In a previous study, Shon Rowan at West Virginia University and his colleagues recruited 18 women to wear heart-tracking wrist straps from the brand WHOOP throughout their pregnancies.

They all delivered at full term, with their tracker data revealing a distinct decline in heart rate variability – the fluctuation in the time intervals between heartbeats – during the first 33 weeks of pregnancy, followed by a steady increase up to birth.

Curious as to whether the same pattern occurs in those who deliver prematurely, Rowan teamed up with Emily Capodilupo at WHOOP in Boston, Massachusetts, for a bigger study. The pair and their colleagues analysed tracker data provided by 241 pregnant people, aged between 23 and 47 years old, in the US and 15 other countries. It isn’t known if this data included that from transgender men.

All the participants were pregnant with a single child, born between March 2021 and October 2022. Collectively, they provided more than 24,000 heart rate variability recordings.

As in the previous study, those who delivered at full term had a clear heart rate variability switch at about 33 weeks gestation, an average of seven weeks before delivery.

However, for the 8.7 per cent who delivered prematurely, heart rate variability patterns were far less consistent, says Rowan. Their switch from a decrease to an increase in this variability occurred at different periods during the pregnancy, but, as with those who delivered at full term, it still appeared to occur an average of about seven weeks before going into labour, albeit prematurely.

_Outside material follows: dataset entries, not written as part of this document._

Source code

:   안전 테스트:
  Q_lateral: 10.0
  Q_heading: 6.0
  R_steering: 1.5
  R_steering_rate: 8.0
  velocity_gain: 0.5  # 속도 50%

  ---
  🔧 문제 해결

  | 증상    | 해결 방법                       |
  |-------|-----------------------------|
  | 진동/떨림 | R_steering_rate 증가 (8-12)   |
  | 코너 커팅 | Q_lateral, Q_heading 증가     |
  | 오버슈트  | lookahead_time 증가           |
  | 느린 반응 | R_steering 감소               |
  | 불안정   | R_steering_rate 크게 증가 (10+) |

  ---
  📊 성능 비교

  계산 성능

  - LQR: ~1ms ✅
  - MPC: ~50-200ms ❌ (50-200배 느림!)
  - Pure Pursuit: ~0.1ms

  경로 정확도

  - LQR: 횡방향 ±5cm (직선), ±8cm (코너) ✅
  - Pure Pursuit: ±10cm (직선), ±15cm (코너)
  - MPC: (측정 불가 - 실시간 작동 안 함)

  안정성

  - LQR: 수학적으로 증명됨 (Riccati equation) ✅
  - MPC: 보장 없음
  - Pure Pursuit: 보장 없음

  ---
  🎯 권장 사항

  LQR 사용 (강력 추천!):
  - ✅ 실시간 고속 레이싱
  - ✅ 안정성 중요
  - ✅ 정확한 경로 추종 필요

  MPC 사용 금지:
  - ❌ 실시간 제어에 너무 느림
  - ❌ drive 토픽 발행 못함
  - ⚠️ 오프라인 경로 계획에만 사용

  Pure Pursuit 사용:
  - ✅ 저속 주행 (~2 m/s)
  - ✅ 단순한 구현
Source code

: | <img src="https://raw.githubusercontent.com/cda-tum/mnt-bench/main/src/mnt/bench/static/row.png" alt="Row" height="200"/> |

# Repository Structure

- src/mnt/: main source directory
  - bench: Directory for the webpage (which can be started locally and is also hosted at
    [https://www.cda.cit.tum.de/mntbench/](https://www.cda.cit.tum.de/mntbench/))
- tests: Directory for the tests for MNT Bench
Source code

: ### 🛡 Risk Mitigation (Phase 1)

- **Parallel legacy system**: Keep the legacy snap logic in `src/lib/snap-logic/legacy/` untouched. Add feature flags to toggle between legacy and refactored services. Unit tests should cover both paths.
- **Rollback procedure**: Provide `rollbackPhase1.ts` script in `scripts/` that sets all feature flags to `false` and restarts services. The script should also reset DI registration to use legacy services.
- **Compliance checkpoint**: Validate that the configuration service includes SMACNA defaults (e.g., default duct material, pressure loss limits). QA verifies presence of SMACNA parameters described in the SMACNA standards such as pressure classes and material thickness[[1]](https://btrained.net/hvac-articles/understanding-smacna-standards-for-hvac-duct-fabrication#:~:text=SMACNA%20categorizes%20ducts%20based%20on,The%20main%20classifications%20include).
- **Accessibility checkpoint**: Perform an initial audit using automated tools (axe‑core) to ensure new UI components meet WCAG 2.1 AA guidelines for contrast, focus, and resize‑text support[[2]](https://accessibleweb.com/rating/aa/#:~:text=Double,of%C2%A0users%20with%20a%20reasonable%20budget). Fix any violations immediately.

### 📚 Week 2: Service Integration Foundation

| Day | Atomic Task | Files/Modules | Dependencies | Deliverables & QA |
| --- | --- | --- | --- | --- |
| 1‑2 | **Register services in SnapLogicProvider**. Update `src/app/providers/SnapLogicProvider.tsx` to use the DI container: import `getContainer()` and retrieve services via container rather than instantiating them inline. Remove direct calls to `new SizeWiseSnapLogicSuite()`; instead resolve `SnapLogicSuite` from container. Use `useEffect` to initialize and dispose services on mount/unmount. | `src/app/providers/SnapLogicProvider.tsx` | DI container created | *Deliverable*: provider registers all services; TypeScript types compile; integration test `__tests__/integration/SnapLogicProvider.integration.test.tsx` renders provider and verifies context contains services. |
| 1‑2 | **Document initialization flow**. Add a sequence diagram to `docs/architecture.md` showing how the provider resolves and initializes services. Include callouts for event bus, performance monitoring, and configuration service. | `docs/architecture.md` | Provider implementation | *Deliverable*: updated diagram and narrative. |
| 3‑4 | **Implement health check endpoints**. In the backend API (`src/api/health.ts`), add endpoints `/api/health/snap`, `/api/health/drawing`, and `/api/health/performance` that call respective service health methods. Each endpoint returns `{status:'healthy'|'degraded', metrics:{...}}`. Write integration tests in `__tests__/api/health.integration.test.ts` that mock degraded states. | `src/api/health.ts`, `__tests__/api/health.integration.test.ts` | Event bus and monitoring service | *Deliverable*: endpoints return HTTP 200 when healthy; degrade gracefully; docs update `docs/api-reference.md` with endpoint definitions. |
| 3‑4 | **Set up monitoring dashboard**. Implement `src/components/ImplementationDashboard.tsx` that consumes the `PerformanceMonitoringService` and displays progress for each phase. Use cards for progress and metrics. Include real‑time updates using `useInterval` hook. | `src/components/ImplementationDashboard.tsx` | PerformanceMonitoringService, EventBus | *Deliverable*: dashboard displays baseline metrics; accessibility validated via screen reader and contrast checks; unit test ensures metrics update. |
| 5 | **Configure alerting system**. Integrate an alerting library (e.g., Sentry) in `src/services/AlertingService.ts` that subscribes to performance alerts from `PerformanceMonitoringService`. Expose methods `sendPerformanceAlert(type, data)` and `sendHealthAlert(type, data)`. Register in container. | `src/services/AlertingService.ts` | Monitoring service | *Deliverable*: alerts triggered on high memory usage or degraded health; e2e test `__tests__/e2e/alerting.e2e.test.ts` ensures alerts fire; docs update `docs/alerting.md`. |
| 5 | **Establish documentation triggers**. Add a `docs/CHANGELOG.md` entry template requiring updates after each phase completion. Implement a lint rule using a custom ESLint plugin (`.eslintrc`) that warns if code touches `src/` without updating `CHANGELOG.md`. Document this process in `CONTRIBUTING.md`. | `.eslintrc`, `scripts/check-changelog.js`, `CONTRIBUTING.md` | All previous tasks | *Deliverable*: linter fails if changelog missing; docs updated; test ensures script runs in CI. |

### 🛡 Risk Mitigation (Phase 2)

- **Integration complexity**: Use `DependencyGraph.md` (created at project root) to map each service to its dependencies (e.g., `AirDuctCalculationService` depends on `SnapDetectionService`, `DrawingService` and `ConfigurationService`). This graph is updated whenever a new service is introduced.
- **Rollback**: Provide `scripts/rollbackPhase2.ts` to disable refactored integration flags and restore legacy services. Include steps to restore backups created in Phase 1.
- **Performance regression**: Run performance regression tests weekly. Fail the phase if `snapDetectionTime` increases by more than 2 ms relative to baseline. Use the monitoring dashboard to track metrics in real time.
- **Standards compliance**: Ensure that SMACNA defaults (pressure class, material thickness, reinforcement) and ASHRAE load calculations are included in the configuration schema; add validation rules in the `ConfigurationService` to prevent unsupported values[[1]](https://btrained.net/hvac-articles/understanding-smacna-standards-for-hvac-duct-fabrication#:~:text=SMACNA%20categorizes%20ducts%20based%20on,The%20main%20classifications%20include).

The devices might one day identify pregnancies that require closer monitoring or could benefit from the administration of drugs such as steroids, which help with fetal lung development, says Rowan.

They could also be especially useful for those living in remote areas, so they can plan to stay near hospitals that offer specialised care, he says.

“If we’re able to monitor some parts of their health remotely, such as with WHOOP trackers, and we start to see that inflection [in heart rate variability], then maybe we can be a little more proactive,” says Rowan.